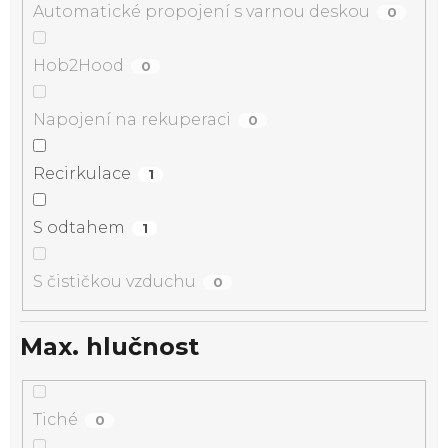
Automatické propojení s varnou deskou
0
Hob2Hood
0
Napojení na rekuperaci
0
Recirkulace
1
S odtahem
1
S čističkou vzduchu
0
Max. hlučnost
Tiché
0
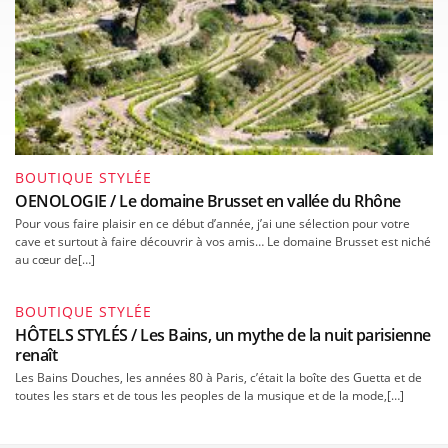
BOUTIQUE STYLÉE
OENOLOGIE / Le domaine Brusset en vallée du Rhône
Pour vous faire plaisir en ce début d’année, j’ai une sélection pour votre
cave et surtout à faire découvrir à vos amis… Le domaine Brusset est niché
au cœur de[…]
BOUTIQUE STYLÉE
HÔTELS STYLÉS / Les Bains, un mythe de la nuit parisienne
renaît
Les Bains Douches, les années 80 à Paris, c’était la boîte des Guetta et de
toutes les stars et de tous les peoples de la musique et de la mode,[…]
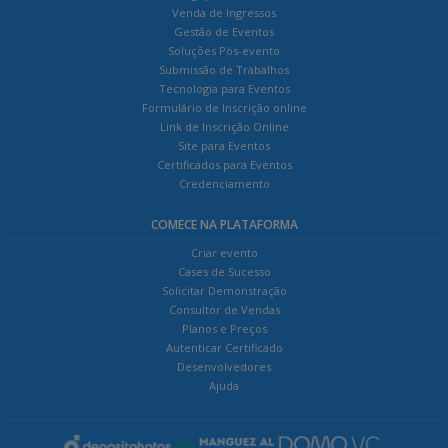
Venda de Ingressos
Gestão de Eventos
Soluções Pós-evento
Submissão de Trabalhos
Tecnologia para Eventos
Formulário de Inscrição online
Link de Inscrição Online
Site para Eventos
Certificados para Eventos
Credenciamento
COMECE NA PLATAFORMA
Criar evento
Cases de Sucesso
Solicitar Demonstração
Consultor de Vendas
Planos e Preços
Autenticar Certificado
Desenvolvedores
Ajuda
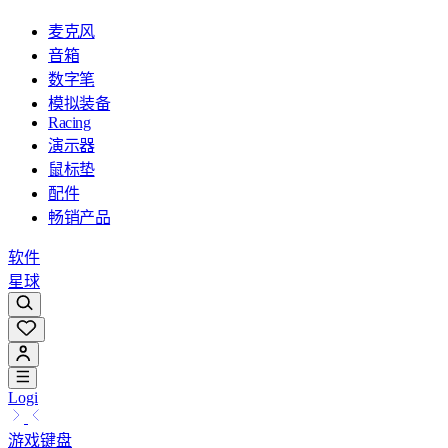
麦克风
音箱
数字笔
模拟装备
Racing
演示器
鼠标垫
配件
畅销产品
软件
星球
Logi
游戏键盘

==========

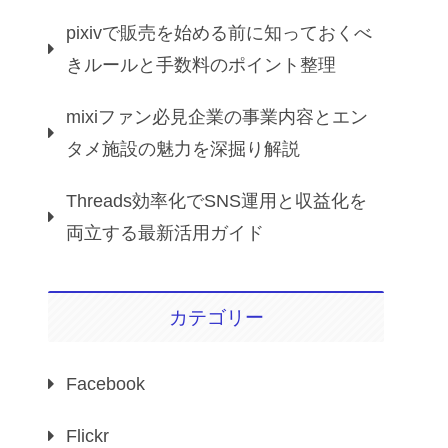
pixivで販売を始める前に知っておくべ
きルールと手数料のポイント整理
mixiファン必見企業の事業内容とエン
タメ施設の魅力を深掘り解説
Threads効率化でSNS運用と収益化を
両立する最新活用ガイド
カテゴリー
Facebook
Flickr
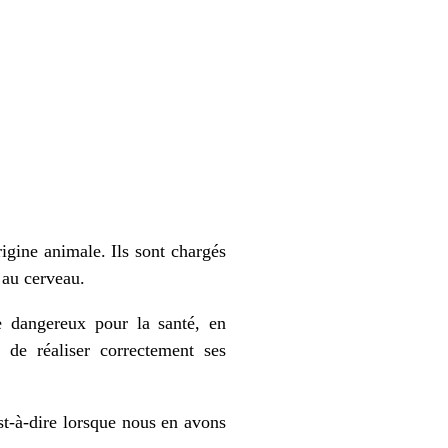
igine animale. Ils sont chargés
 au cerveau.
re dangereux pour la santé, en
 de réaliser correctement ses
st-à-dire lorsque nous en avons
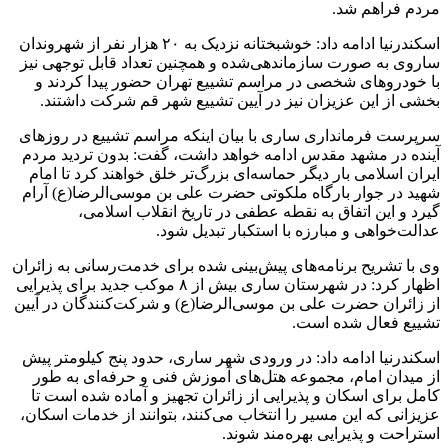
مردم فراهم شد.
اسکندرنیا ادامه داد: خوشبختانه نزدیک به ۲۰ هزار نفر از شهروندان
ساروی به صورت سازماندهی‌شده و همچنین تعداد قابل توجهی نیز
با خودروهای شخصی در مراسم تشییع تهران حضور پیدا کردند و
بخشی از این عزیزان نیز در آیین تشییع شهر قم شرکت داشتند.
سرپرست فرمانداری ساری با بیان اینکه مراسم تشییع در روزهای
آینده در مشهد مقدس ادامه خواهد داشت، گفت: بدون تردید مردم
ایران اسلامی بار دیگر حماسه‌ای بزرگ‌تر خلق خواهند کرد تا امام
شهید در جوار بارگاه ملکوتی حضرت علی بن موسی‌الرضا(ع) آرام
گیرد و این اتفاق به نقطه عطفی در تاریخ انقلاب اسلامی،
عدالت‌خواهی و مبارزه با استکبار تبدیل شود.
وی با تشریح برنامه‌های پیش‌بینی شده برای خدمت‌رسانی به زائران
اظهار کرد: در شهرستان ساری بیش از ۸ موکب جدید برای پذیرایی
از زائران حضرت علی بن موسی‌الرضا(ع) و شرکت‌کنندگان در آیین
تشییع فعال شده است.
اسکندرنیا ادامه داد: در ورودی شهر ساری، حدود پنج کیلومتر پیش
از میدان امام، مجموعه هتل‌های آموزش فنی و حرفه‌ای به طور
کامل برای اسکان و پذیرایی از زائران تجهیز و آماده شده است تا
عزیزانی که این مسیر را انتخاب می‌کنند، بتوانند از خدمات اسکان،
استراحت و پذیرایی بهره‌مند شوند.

==========

:: What to produce ::
From the material, reproduce everything from the line containing "مردم فراهم شد." down to the line containing "بخشی از این", keeping both of those lines.

:: Reply to the exercise ::
مردم فراهم شد.
اسکندرنیا ادامه داد: خوشبختانه نزدیک به ۲۰ هزار نفر از شهروندان
ساروی به صورت سازماندهی‌شده و همچنین تعداد قابل توجهی نیز
با خودروهای شخصی در مراسم تشییع تهران حضور پیدا کردند و
بخشی از این عزیزان نیز در آیین تشییع شهر قم شرکت داشتند.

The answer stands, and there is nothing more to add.